Source data:
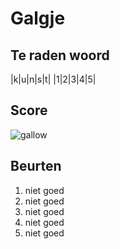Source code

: # Galgje

## Te raden woord

|k|u|n|s|t|
|1|2|3|4|5|

## Score
![gallow](./images/1.png)

## Beurten
1. niet goed
2. niet goed
3. niet goed
4. niet goed
5. niet goed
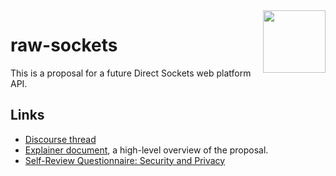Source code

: <img src="https://wicg.github.io/raw-sockets/logo-socket.svg" height="100" align=right>

# raw-sockets

This is a proposal for a future Direct Sockets web platform API.

## Links

* [Discourse thread](https://discourse.wicg.io/t/filling-the-remaining-gap-between-websocket-webrtc-and-webtranspor/4366)
* [Explainer document](docs/explainer.md), a high-level overview of the proposal.
* [Self-Review Questionnaire: Security and Privacy](docs/security-privacy-self-review.md)
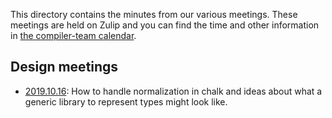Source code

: This directory contains the minutes from our various meetings. These
meetings are held on Zulip and you can find the time and other
information in [the compiler-team calendar][c].

[c]: https://github.com/rust-lang/compiler-team#meeting-calendar

## Design meetings

* [2019.10.16](design-2019-10-16.md): How to handle normalization in
  chalk and ideas about what a generic library to represent types
  might look like.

Exercise aim:
The answer must be the line containing "various meetings. These" and every line after it through the end of the records, repeated exactly.

Task response:
: This directory contains the minutes from our various meetings. These
meetings are held on Zulip and you can find the time and other
information in [the compiler-team calendar][c].

[c]: https://github.com/rust-lang/compiler-team#meeting-calendar

## Design meetings

* [2019.10.16](design-2019-10-16.md): How to handle normalization in
  chalk and ideas about what a generic library to represent types
  might look like.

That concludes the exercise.